======== TEXT

I think- I’m beginning to think that belonging is to be important in some way. Not important as in necessary but important as in wanted. As in desired. Because I think to be welcomed is to be desired, to be wanted somewhere; welcoming is never just the act of being Extra Friendly or greeting people with a smile at the door, as much as we’d wish it were ever that easy. To truly welcome is to be genuinely pleased that this person is here, to genuinely want this person here and truly feel that there will be something missing with them gone. Maybe, sometimes, that’s what we as a church don’t understand, when we talk about welcome and belonging.* To belong is to make a dent in the landscape. To belong is to have significant emotional, relational value and weight to the persons or groups you belong to. To belong is to matter, and to be wanted there.
… this is making me think about how many people I may possibly cause, in my daily blunderings, to feel as if they don’t belong, as if they aren’t welcome, as if I don’t value them. Even among the people I belong to. It’s not a pleasant thought, because I’m well aware I often do things that may come across so, in my frequently mad dash for self-preservation.
If I have ever made you feel as if you carry little weight in my esteem, if I have ever made you feel unwelcome or unwanted, I’m sorry. Forgive me. I’m still learning what it means to love you, and how to do it, and I’m terrible at it. But I’d like to keep trying, if you’ll let me.
On that note, I’d like to add that there are people I belong to, who also belong to me. Most of them are veterans of older circles or communities I also felt like I belonged in, for the length of time I was in them (because these places are often, sadly, transient places): Christian Union, the Catholic Chaplaincy, the online game I played for years and continue, sporadically, to play. The best friends I have made, I made in these places, and I belong with them. If I am at home anywhere, it is with these people who have genuinely wanted me in their lives, who apparently believe I matter, and who I genuinely want in my life, and who I believe matter. These people are, in many ways, home.
When I was sixteen, I sat in a deserted train and cried and told God that I didn’t feel at all like I belonged with any of these other Christians. And he more or less told me that because I belonged to him, and they belonged to him, we belonged together.

================

Please return the stretch of the piece on belonging from "On that note, I’d" through "many ways, home.", copied word for word.

======== DATA RECORDS

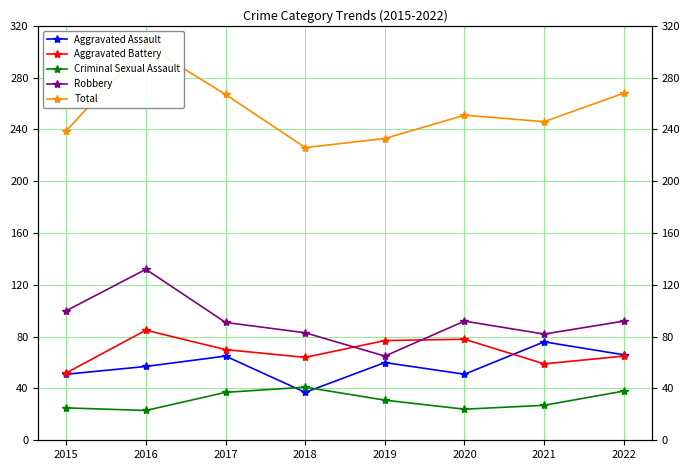

At which label does Total first exceed 251?

2016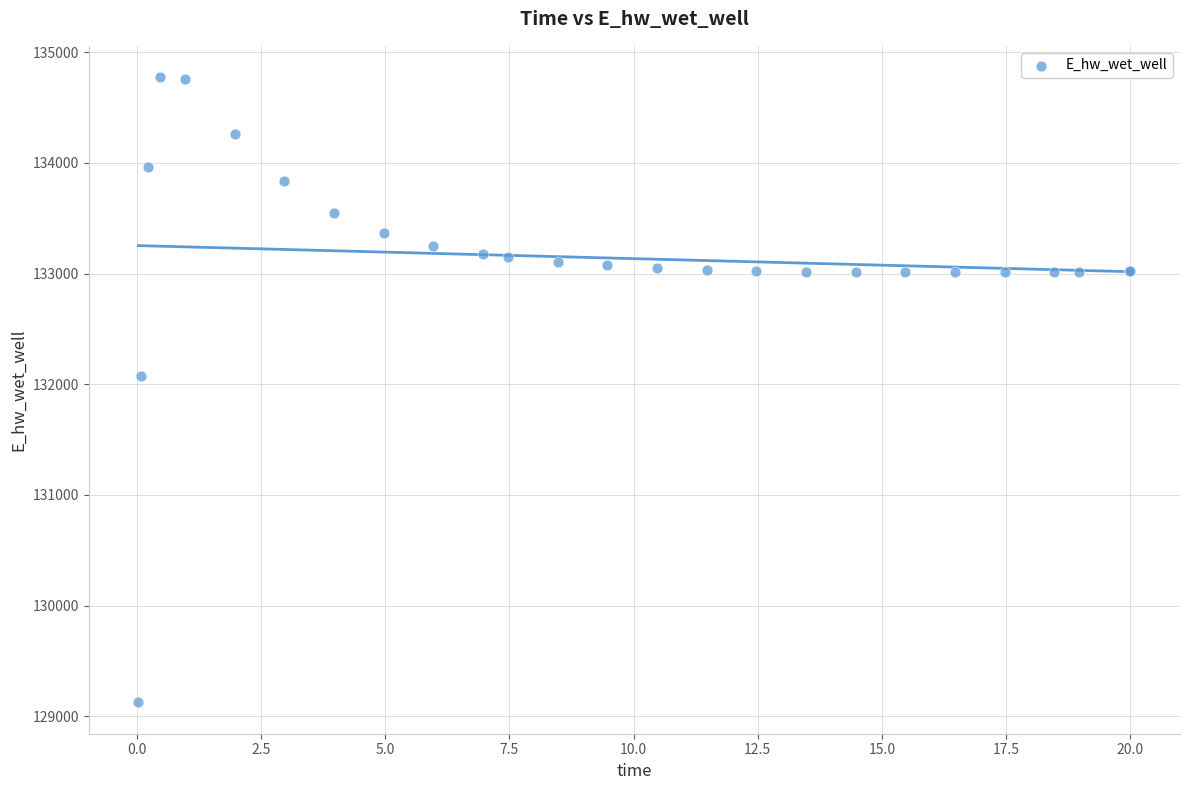

What Y value in the scatter plot is closest to 131949?

132072.6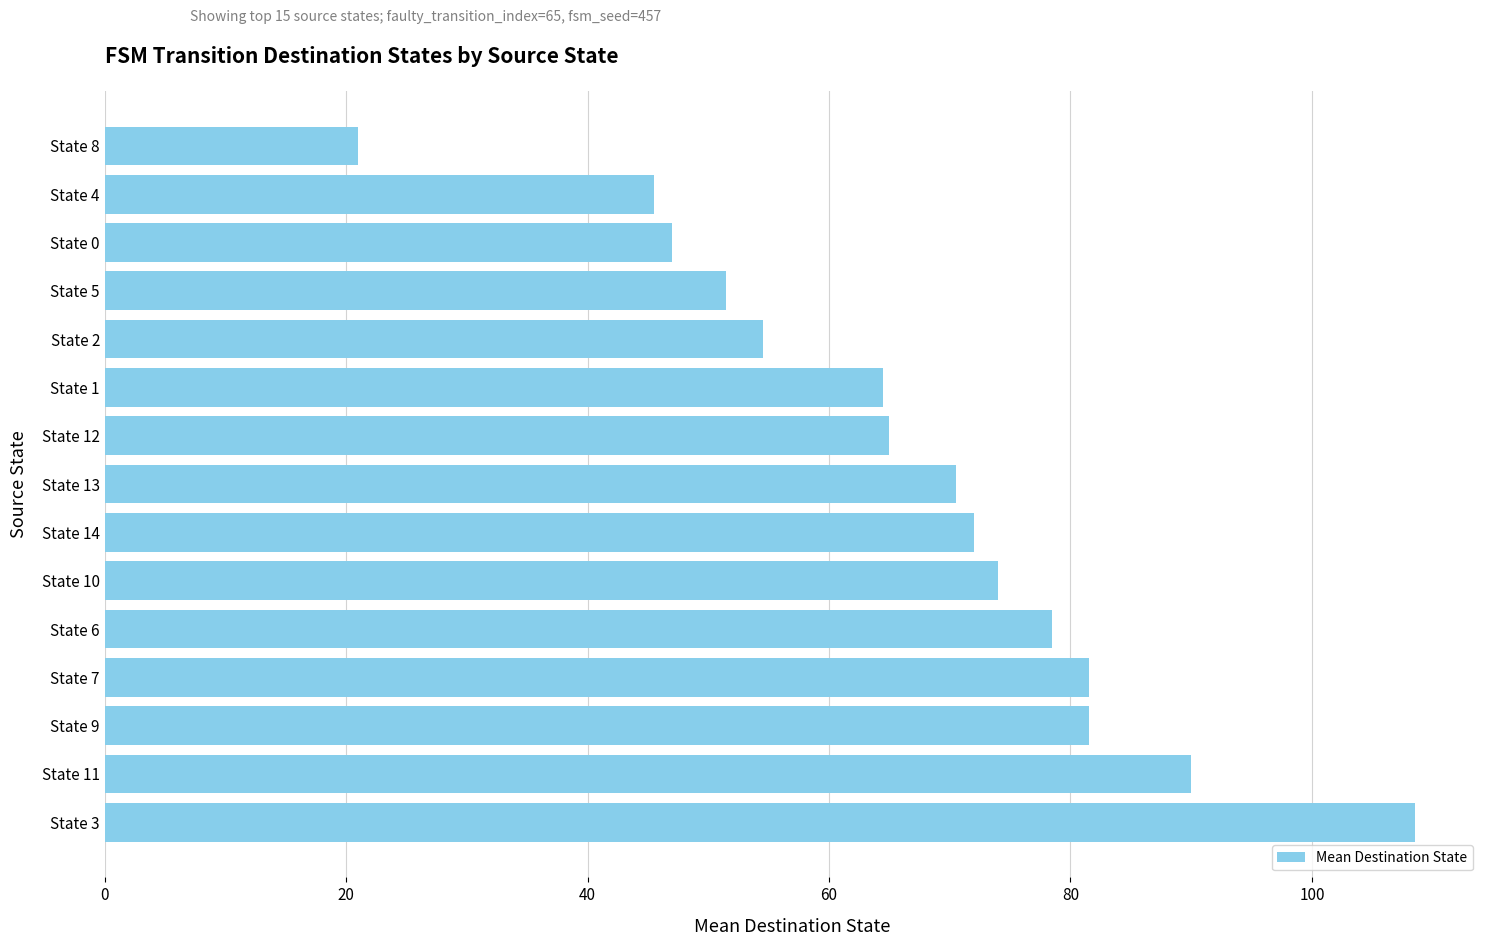

How many data points are less than 70?

7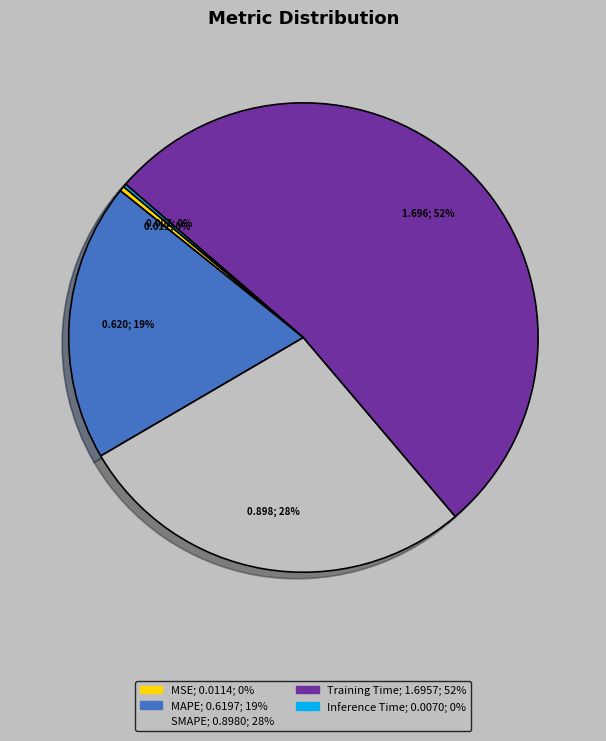

Which slice is the largest?

Training Time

================

SOLUTION
On that note, I’d like to add that there are people I belong to, who also belong to me. Most of them are veterans of older circles or communities I also felt like I belonged in, for the length of time I was in them (because these places are often, sadly, transient places): Christian Union, the Catholic Chaplaincy, the online game I played for years and continue, sporadically, to play. The best friends I have made, I made in these places, and I belong with them. If I am at home anywhere, it is with these people who have genuinely wanted me in their lives, who apparently believe I matter, and who I genuinely want in my life, and who I believe matter. These people are, in many ways, home.